--- START ---

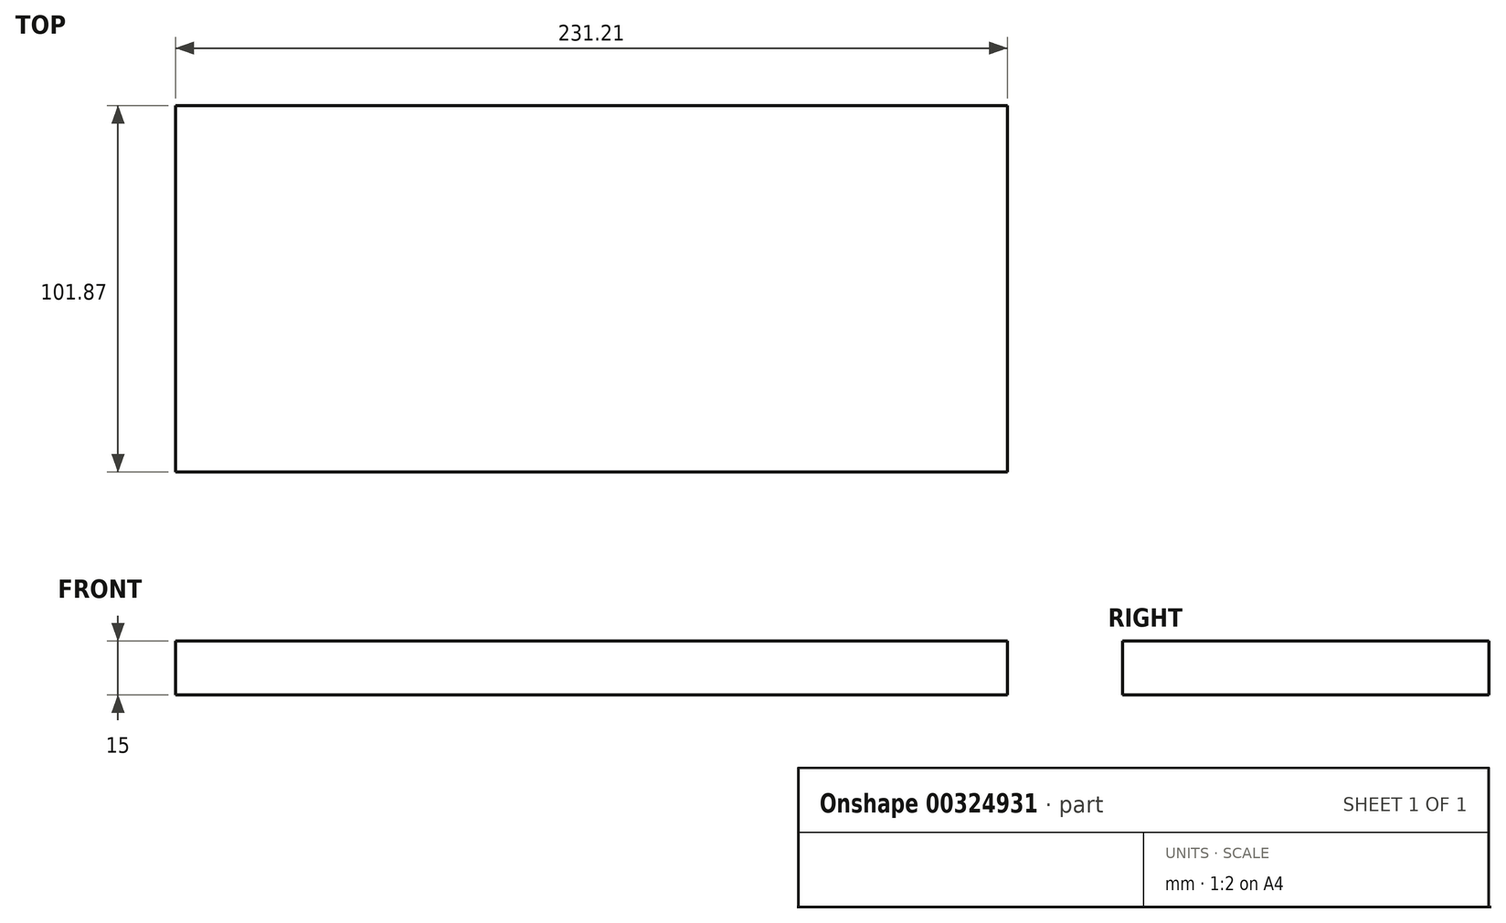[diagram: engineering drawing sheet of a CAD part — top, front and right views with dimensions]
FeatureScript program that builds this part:
annotation { "Feature Type Name" : "Feature", "Feature Type Description" : "" }
export const myFeature = defineFeature(function(context is Context, id is Id, definition is map)
    precondition{}
    {
        {
            var Q0;
            Q0=qCreatedBy(makeId("Top.planeOp"),FACE);
            var sketch = newSketch(context, id + "F0", { "sketchPlane" : qUnion([Q0])});
            skLineSegment(sketch, "E0.bottom", {"start": v(-71.88, 52.65) * mm, "end": v(159.33, 52.65) * mm});
            skLineSegment(sketch, "E0.top", {"start": v(-71.88, -49.22) * mm, "end": v(159.33, -49.22) * mm});
            skLineSegment(sketch, "E0.left", {"start": v(-71.88, 52.65) * mm, "end": v(-71.88, -49.22) * mm});
            skLineSegment(sketch, "E0.right", {"start": v(159.33, 52.65) * mm, "end": v(159.33, -49.22) * mm});
            skSolve(sketch);
        }
        {
            var Q0;
            Q0 = qSketchRegion(id + "F0", true);
            extrude(context, id + "F1", {"entities" : qUnion([Q0]), "depth" : 15 * mm});
        }
    });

--- END ---

[WHAT THIS TASK INVOLVES]: Reproduce the program from the entries with every occurrence of "Q0" renamed to "baseQuery" and everything else left unchanged. Omit the pictures from your answer.

[ANSWER TO THE TASK]:
[diagram: engineering drawing sheet of a CAD part — top, front and right views with dimensions]
FeatureScript program that builds this part:
annotation { "Feature Type Name" : "Feature", "Feature Type Description" : "" }
export const myFeature = defineFeature(function(context is Context, id is Id, definition is map)
    precondition{}
    {
        {
            var baseQuery;
            baseQuery=qCreatedBy(makeId("Top.planeOp"),FACE);
            var sketch = newSketch(context, id + "F0", { "sketchPlane" : qUnion([baseQuery])});
            skLineSegment(sketch, "E0.bottom", {"start": v(-71.88, 52.65) * mm, "end": v(159.33, 52.65) * mm});
            skLineSegment(sketch, "E0.top", {"start": v(-71.88, -49.22) * mm, "end": v(159.33, -49.22) * mm});
            skLineSegment(sketch, "E0.left", {"start": v(-71.88, 52.65) * mm, "end": v(-71.88, -49.22) * mm});
            skLineSegment(sketch, "E0.right", {"start": v(159.33, 52.65) * mm, "end": v(159.33, -49.22) * mm});
            skSolve(sketch);
        }
        {
            var baseQuery;
            baseQuery = qSketchRegion(id + "F0", true);
            extrude(context, id + "F1", {"entities" : qUnion([baseQuery]), "depth" : 15 * mm});
        }
    });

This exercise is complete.